There’s not even a thing to do once you hit the game proper. People sit on your body for shits and giggles, then run away the next minute as you chow down on their friends and watch them collect in lumps at the base of your body. Then you fire them out your backside, and they go about their day. That’s it, mission accomplished; go to the next level and repeat until a vegetative state kicks in. Maps generally feature at least one or two potential points of interest, such as UFOs with claws hanging underneath and giant springs with balls balanced on top, but you can’t do anything with them. They just sit there as a mocking reminder of what happens when you let a genius squander two years on something that should have been knocked up in half a year by a penniless indie team.

Noby Noby Boy has one saving grace in the name of longevity, and that is its genuinely intriguing method of progress. By jumping repeatedly, both Boy and his buttocks can fly up through the cold, empty sky to meet the Sun, who lets him give up whatever body length he has achieved and add it to the length of Girl, another penis-shaped monstrosity who grows like Pinocchio’s nose (among other things) through space. With her overall length being contributed to by every player, Girl is already getting pretty sizable at several hundred million metres, and just recently made it to the Moon! Congratulations to everyone involved! Takahashi claims that by reaching new planets there will be new content unlocked, but since the Moon levels offer nothing that the original levels didn’t I highly doubt that such a thing as ‘content’ will ever grace Noby Noby Boy.

It’s hard to know what else to say; the game is simply a mess at every step. The controls are horrendous, the menus confusing, the load times ridiculous, and the content non-existent. Artistic vision gets so badly in the way that the whole thing suffers at ground-level. Even the most meandering and pointless game ultimately has something to work for, a point which Noby Noby Boy illustrates with aplomb by ensuring that the new levels opened up by Girl’s trip to the Moon offer absolutely nothing new. It has a unique and quirky charm that’ll keep you smiling for whole minutes at a time, but once you’ve eaten a few chickens and waddled off the level edge a couple of times you‘ve seen the lot.

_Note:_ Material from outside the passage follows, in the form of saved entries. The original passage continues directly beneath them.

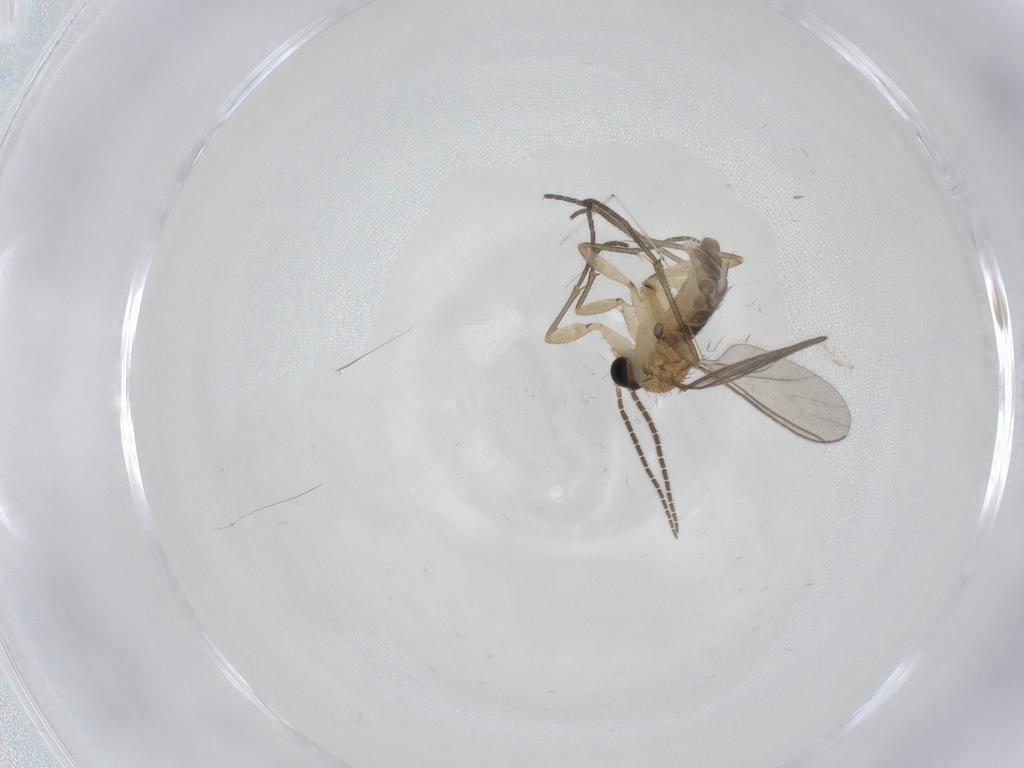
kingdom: Animalia
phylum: Arthropoda
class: Insecta
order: Diptera
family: Sciaridae
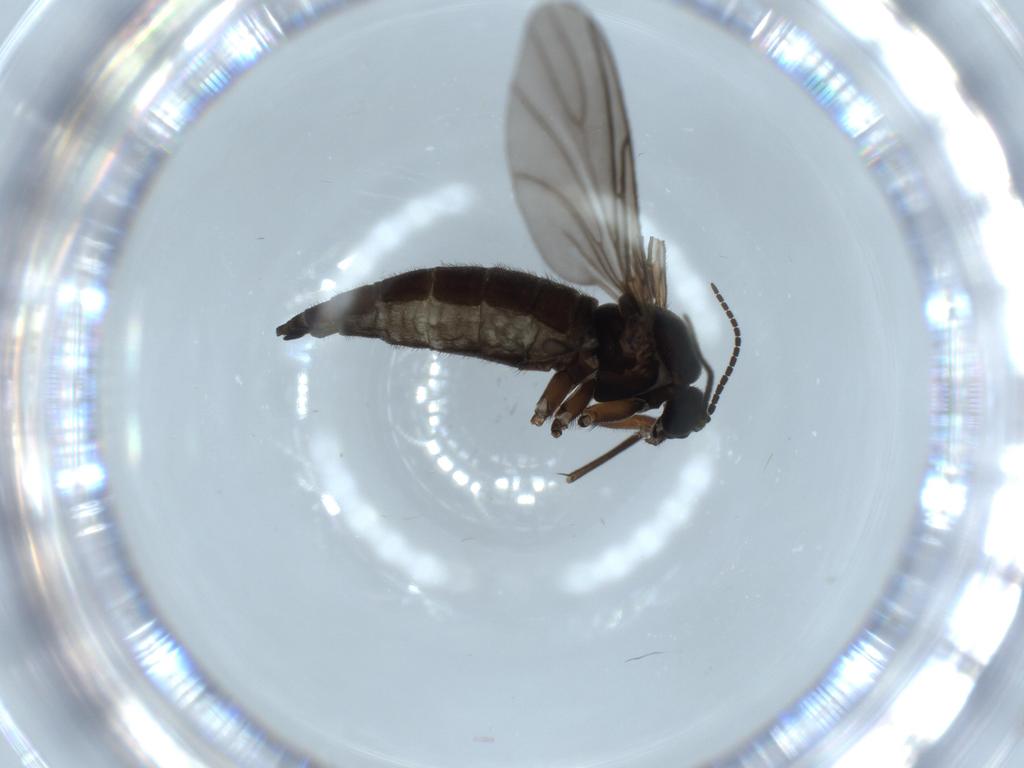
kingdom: Animalia
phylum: Arthropoda
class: Insecta
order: Diptera
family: Sciaridae
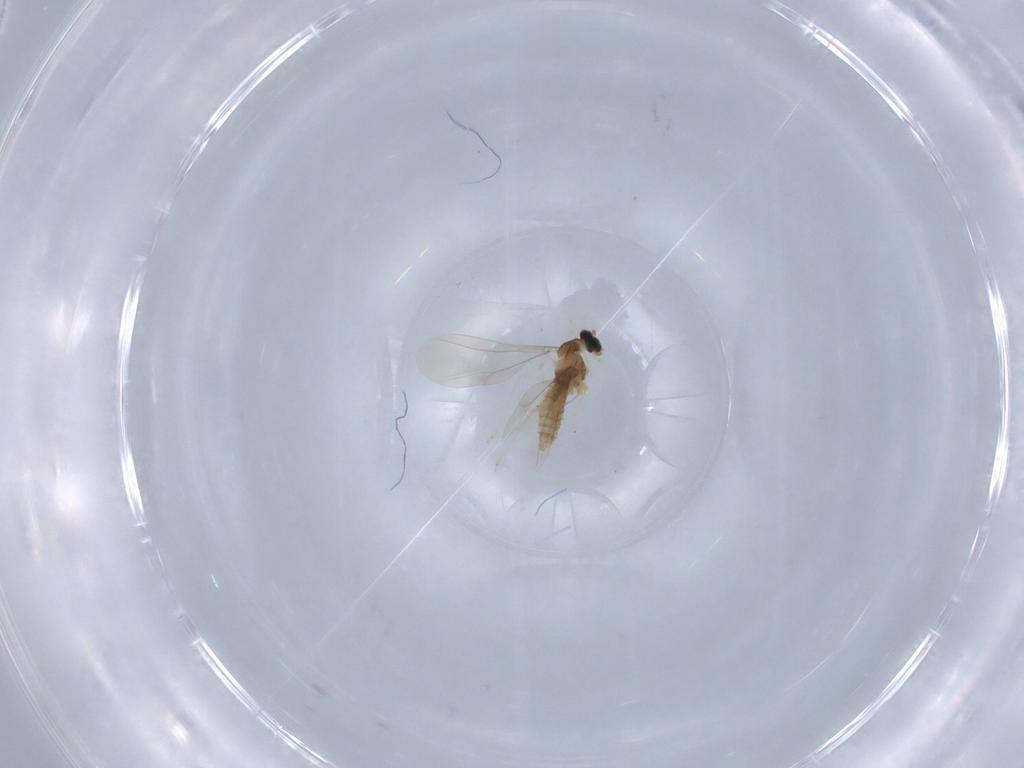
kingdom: Animalia
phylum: Arthropoda
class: Insecta
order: Diptera
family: Cecidomyiidae
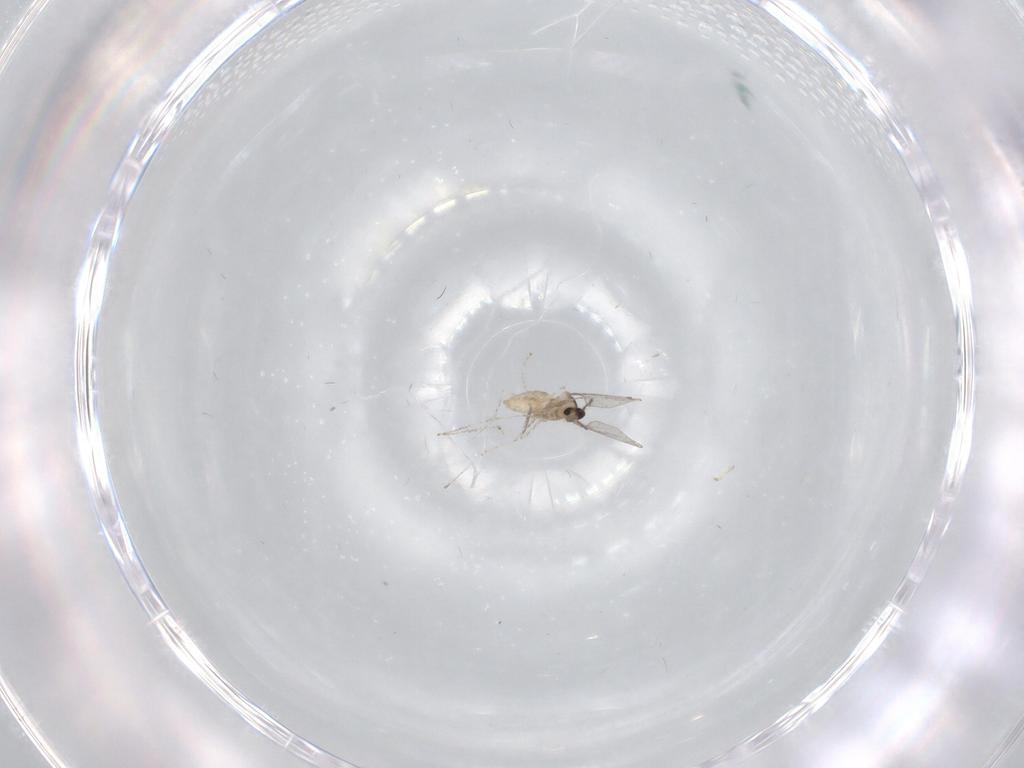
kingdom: Animalia
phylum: Arthropoda
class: Insecta
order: Diptera
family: Cecidomyiidae
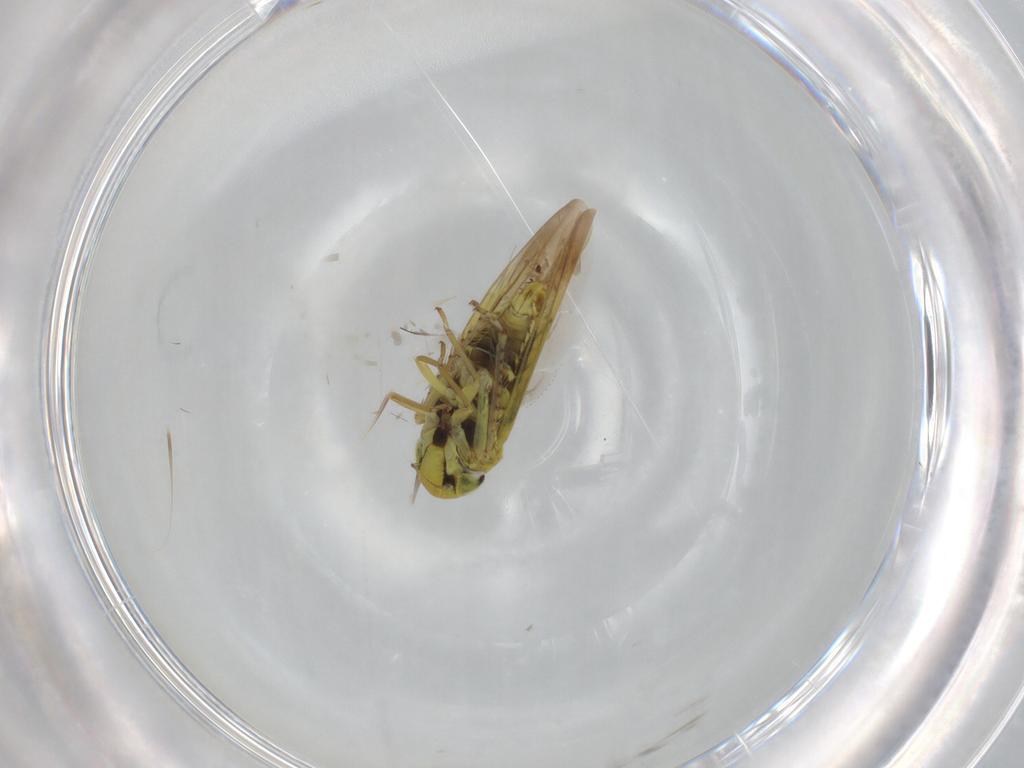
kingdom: Animalia
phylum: Arthropoda
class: Insecta
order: Hemiptera
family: Cicadellidae
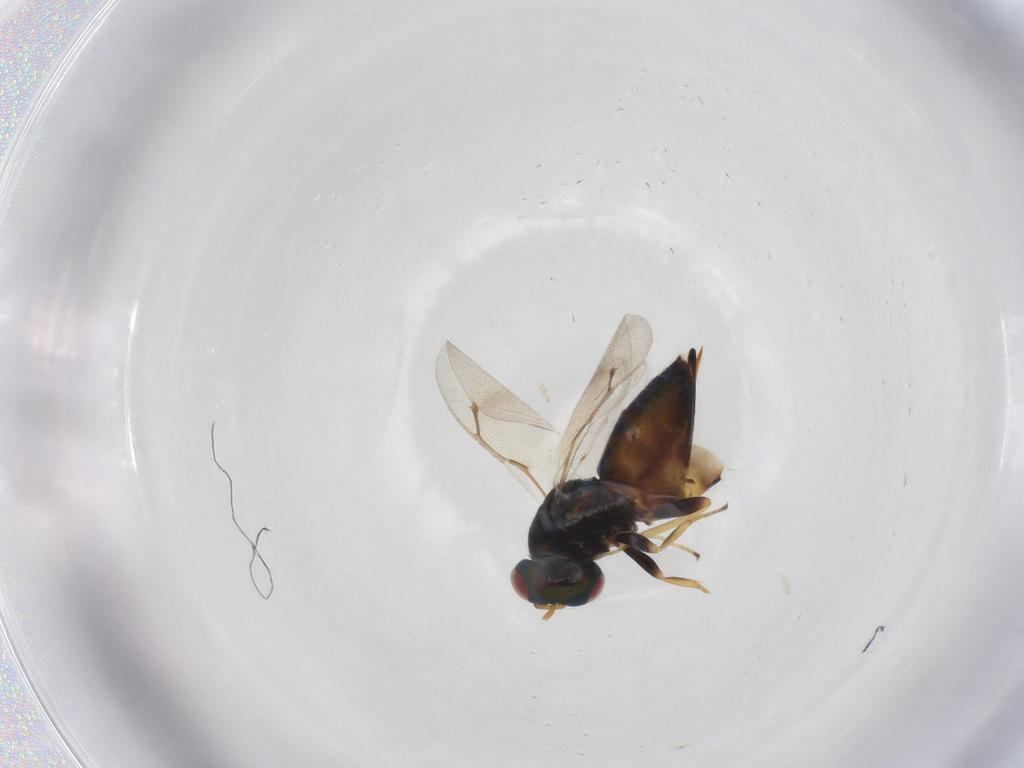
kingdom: Animalia
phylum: Arthropoda
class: Insecta
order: Hymenoptera
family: Pteromalidae
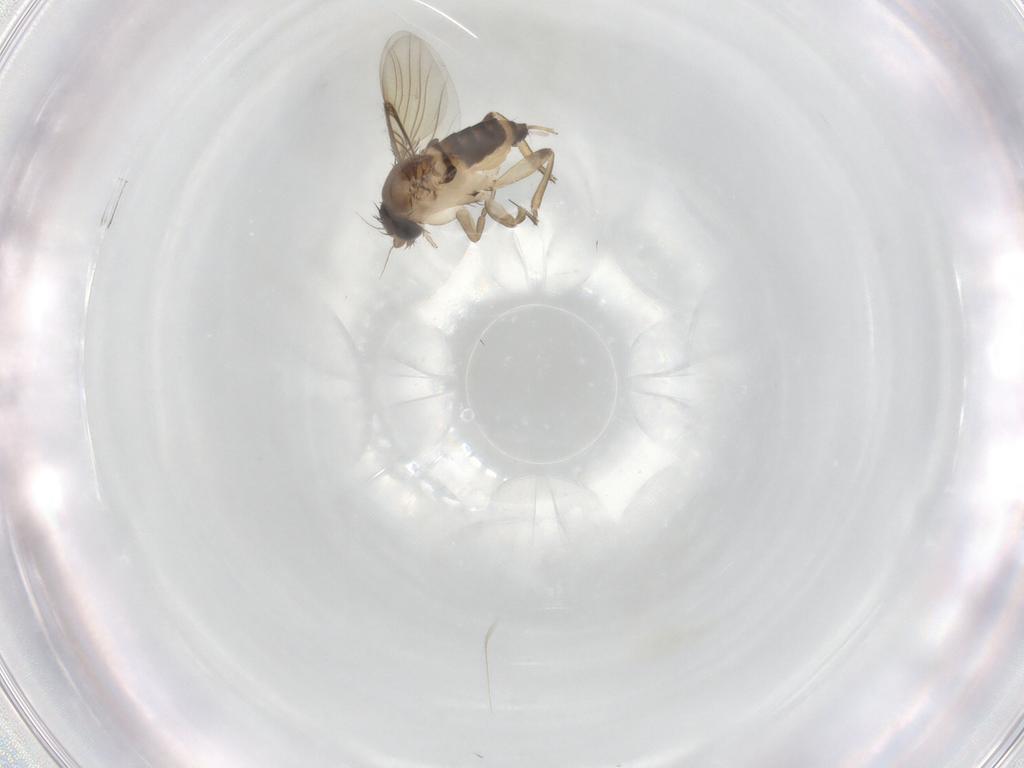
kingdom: Animalia
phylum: Arthropoda
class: Insecta
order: Diptera
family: Phoridae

People are already throwing excuses at it: ‘it’s not meant to have a point, it’s just throwaway fun’, and ‘it’s quirky and cute, that’s all that matters’. And that’s all they are: excuses. Noby Noby Boy has been in development since at least mid-2007, and the result of this endeavour is a lurching monstrosity of an engine that can’t load a tiny, textureless patch of land faster than Fallout’s immense, post-apocalyptic landscape, a terrible control set with barely a grain of thought behind its layout and an experience ripe for interesting quirks that tantalises but never lets you touch.

At £3.19 it’s unlikely to make you feel desperately robbed of your cash, and it at least admits its incomprehensibility right off the bat, even if it’s less willing to acknowledge its many technical issues and design faults. If scooting your ass away from your body and farting out bicycles sounds like the greatest use of your time since discovering the pin number for the locked channels on Sky, then by all means spend your money and be entertained. Just don’t expect the fun to last long, or for the global progression to bring anything new to the table.

Verdict
Big on charm but small on everything else. At a miniscule price point you might as well give it a whirl if the fancy takes you, but hopping on Youtube will tell you everything you need to know within a minute. As much as it wishes to rank itself amongst the elite of quirky gaming, it misses the point entirely by not even having one. With no substance behind the style, it is a missed opportunity.